§ Extracted information
######

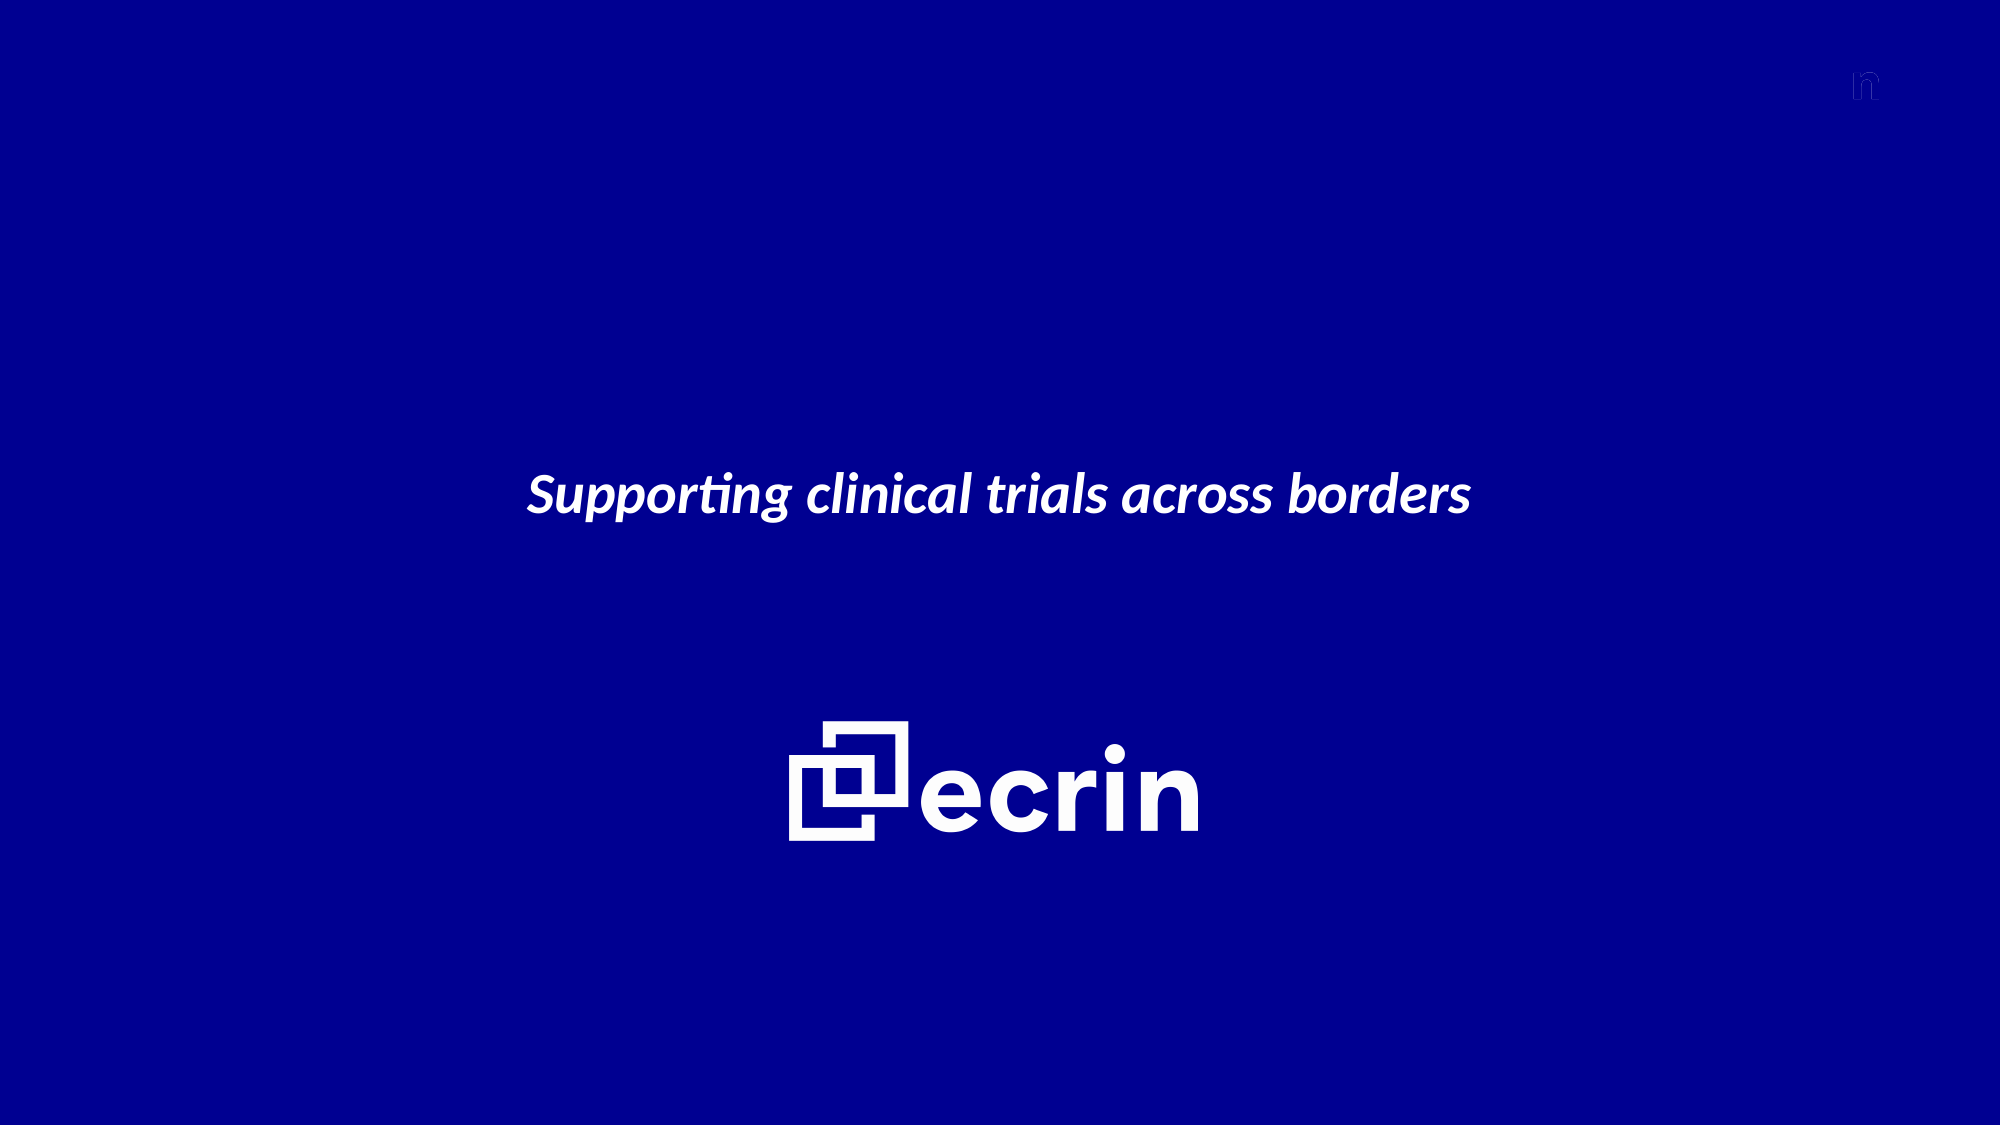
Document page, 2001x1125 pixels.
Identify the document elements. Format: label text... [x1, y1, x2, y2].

picture [750, 682, 1250, 880]
title Supporting clinical trials across borders [249, 262, 1750, 535]
picture [1681, 33, 1902, 121]
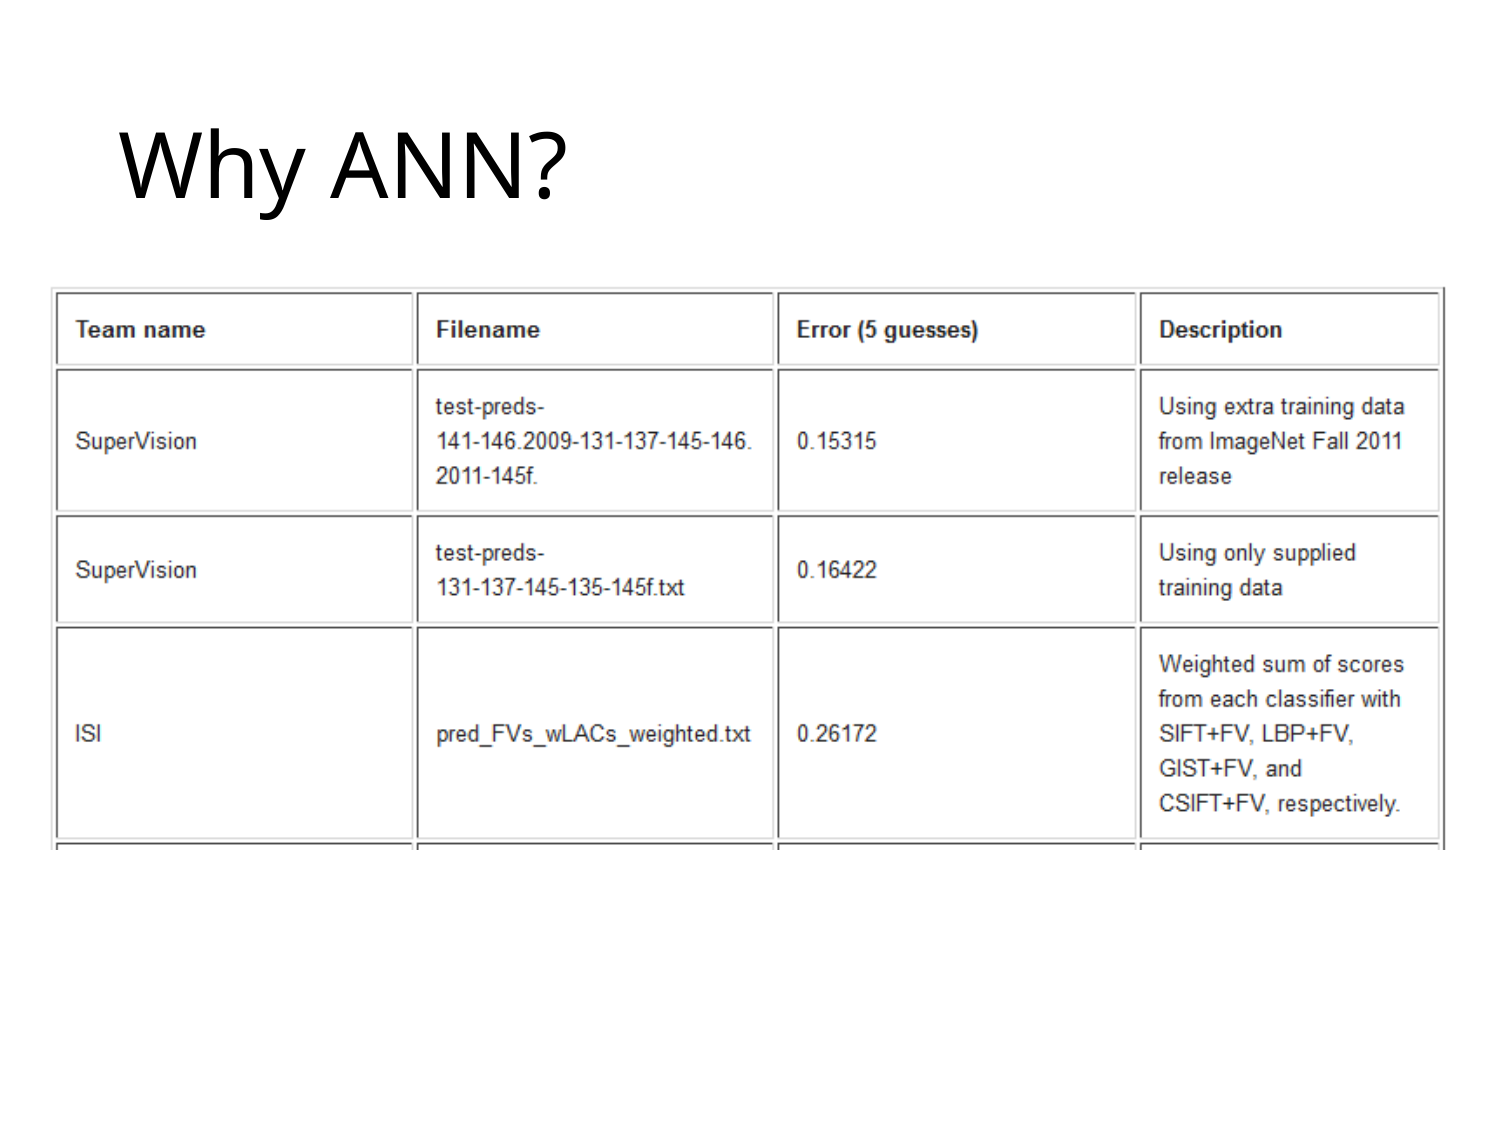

######

§ Task to carry out
Using the material above, restate word for word the lines from the line that has "Identify the document" to the last line, inclusive, with pictures omitted.

§ Exercise output
Identify the document elements. Format: label text... [x1, y1, x2, y2].

picture [750, 682, 1250, 880]
title Supporting clinical trials across borders [249, 262, 1750, 535]
picture [1681, 33, 1902, 121]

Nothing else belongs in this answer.